Written task —
Transcribe the data underneath exactly. No images belong in your version.

Supplied information —

★ ★ ★ ★ ★

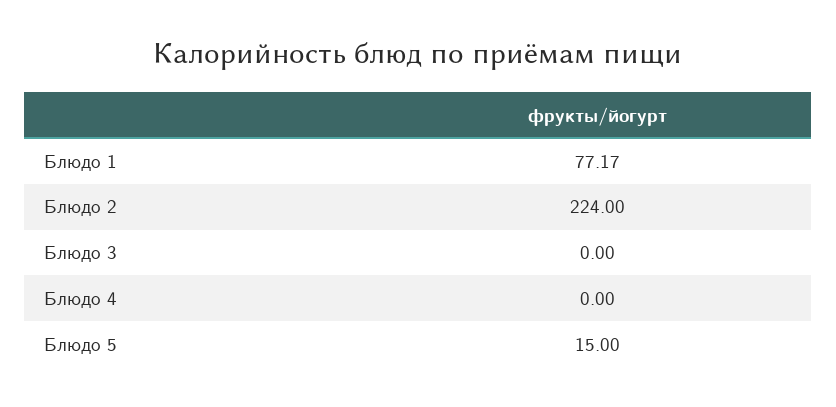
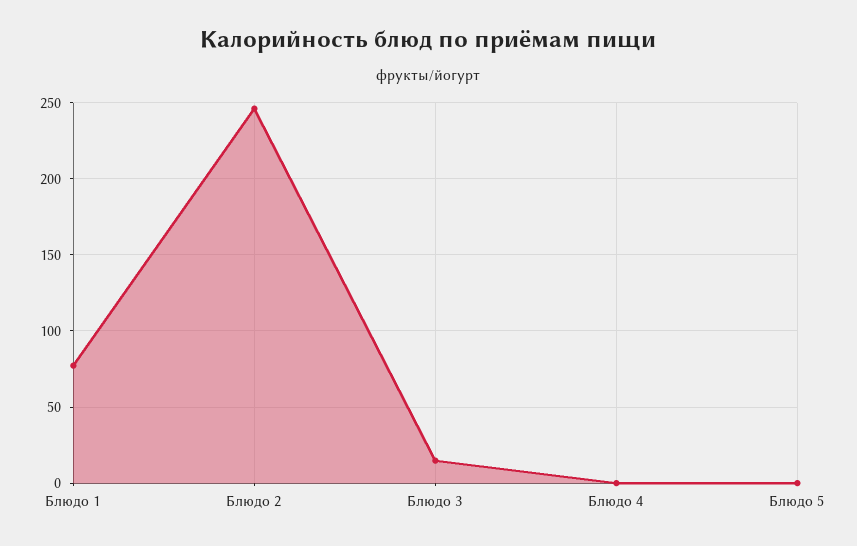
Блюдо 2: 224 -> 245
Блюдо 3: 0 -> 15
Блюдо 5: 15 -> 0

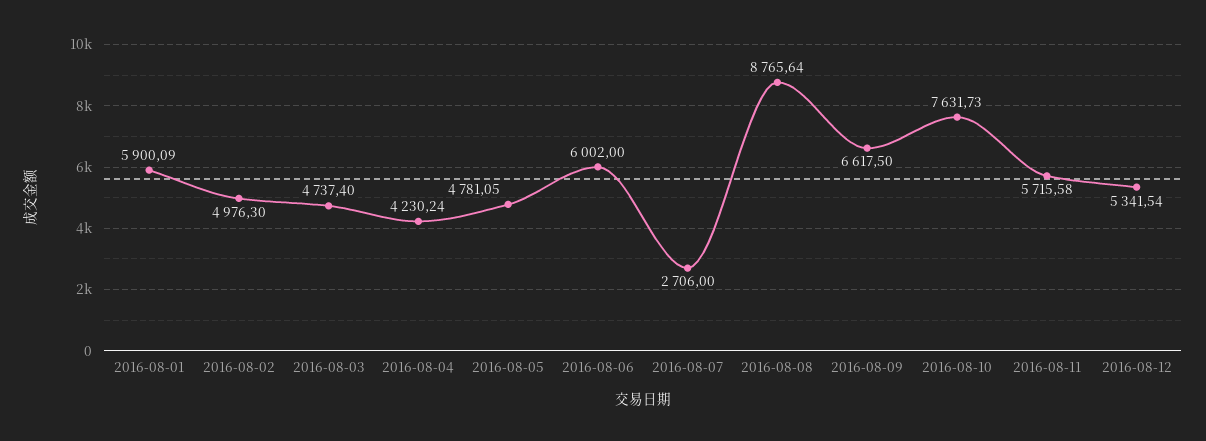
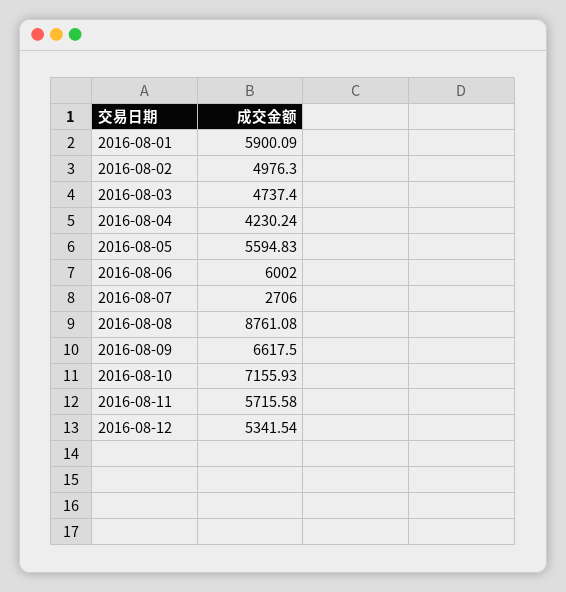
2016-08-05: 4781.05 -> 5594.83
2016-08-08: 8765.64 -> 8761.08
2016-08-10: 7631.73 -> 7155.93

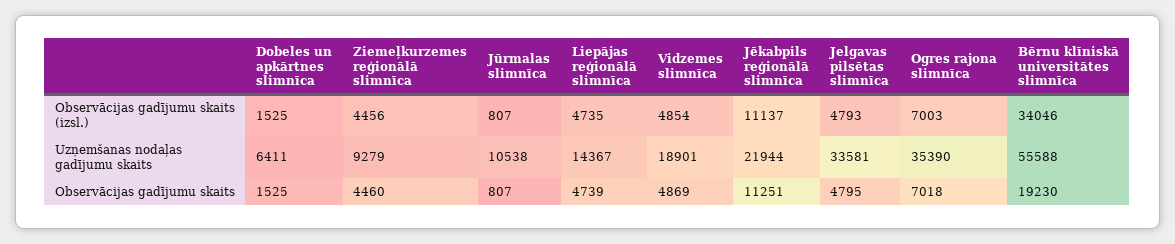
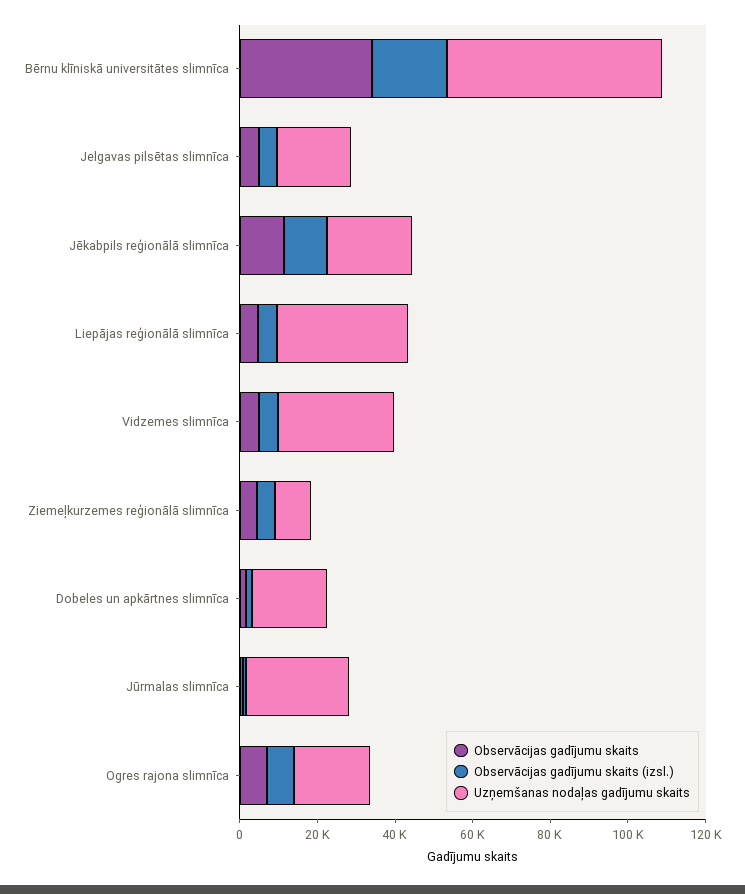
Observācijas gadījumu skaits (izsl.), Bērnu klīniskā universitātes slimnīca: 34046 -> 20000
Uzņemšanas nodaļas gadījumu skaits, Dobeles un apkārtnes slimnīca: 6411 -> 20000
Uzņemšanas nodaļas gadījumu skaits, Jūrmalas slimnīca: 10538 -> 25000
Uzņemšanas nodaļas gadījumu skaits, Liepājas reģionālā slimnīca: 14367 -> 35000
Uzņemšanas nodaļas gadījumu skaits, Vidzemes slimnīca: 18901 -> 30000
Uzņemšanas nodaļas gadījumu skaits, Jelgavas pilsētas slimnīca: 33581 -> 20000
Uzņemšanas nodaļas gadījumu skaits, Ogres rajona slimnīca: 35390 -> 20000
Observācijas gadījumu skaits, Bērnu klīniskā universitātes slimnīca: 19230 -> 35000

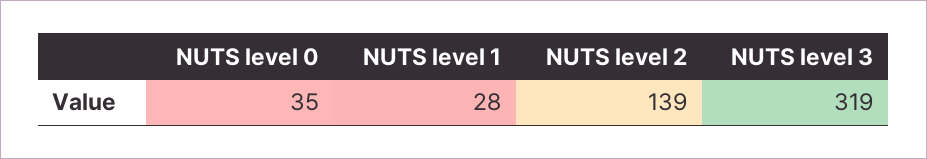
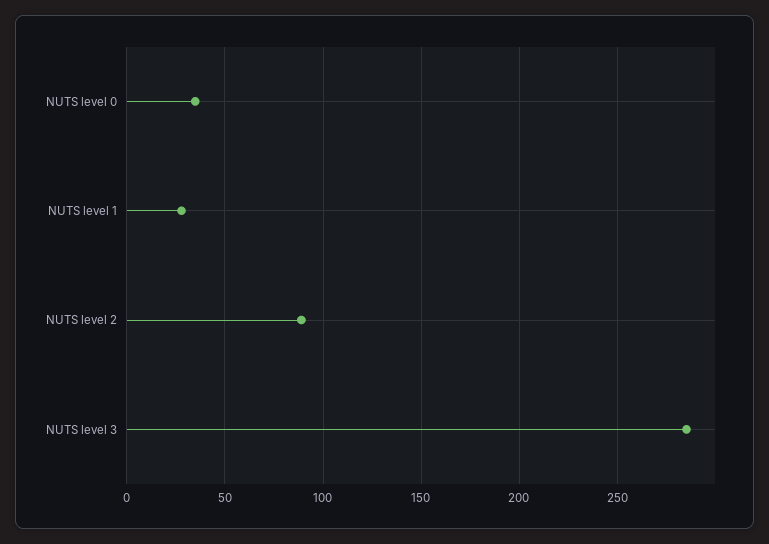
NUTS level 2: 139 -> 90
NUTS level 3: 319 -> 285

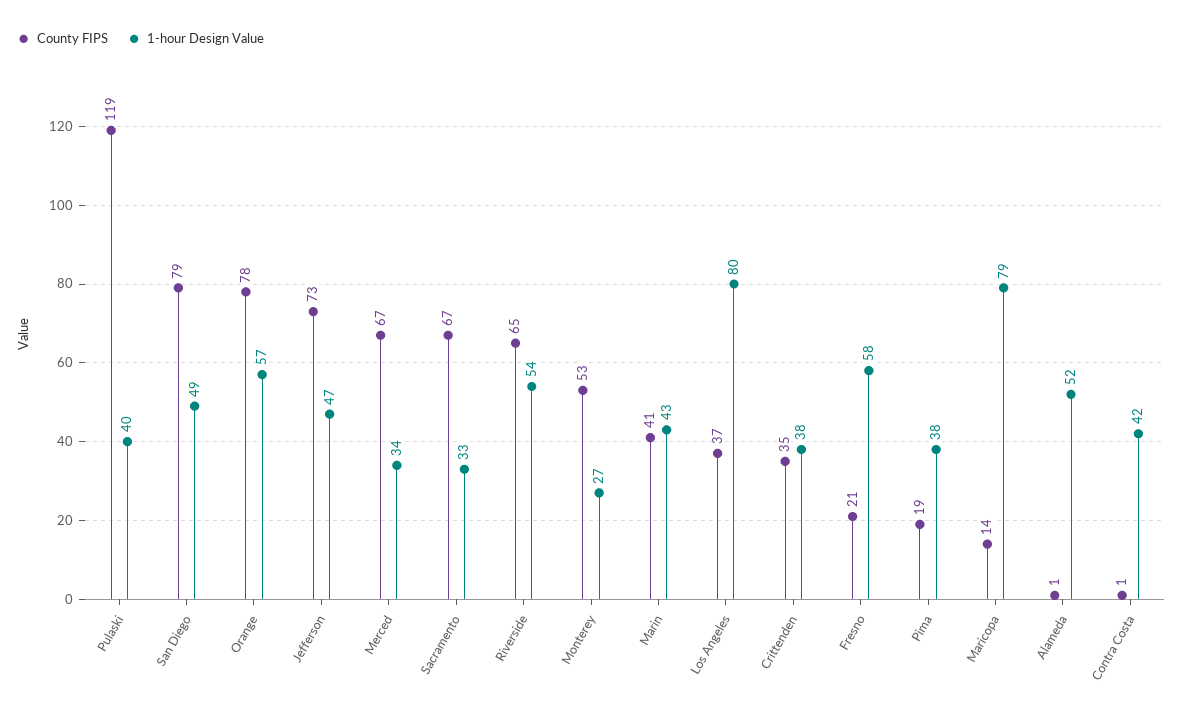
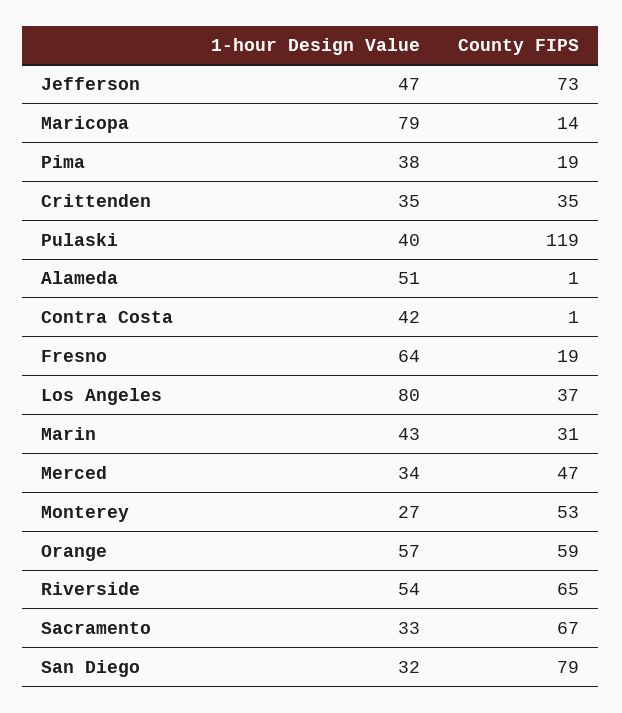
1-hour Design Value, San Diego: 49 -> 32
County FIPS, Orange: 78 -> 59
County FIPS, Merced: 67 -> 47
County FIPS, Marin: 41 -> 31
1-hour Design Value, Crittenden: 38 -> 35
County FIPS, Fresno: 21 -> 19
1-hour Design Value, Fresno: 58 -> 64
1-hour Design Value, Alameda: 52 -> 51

★ ★ ★ ★ ★

Reply to the exercise —
Блюдо 2: 224 -> 245
Блюдо 3: 0 -> 15
Блюдо 5: 15 -> 0

2016-08-05: 4781.05 -> 5594.83
2016-08-08: 8765.64 -> 8761.08
2016-08-10: 7631.73 -> 7155.93

Observācijas gadījumu skaits (izsl.), Bērnu klīniskā universitātes slimnīca: 34046 -> 20000
Uzņemšanas nodaļas gadījumu skaits, Dobeles un apkārtnes slimnīca: 6411 -> 20000
Uzņemšanas nodaļas gadījumu skaits, Jūrmalas slimnīca: 10538 -> 25000
Uzņemšanas nodaļas gadījumu skaits, Liepājas reģionālā slimnīca: 14367 -> 35000
Uzņemšanas nodaļas gadījumu skaits, Vidzemes slimnīca: 18901 -> 30000
Uzņemšanas nodaļas gadījumu skaits, Jelgavas pilsētas slimnīca: 33581 -> 20000
Uzņemšanas nodaļas gadījumu skaits, Ogres rajona slimnīca: 35390 -> 20000
Observācijas gadījumu skaits, Bērnu klīniskā universitātes slimnīca: 19230 -> 35000

NUTS level 2: 139 -> 90
NUTS level 3: 319 -> 285

1-hour Design Value, San Diego: 49 -> 32
County FIPS, Orange: 78 -> 59
County FIPS, Merced: 67 -> 47
County FIPS, Marin: 41 -> 31
1-hour Design Value, Crittenden: 38 -> 35
County FIPS, Fresno: 21 -> 19
1-hour Design Value, Fresno: 58 -> 64
1-hour Design Value, Alameda: 52 -> 51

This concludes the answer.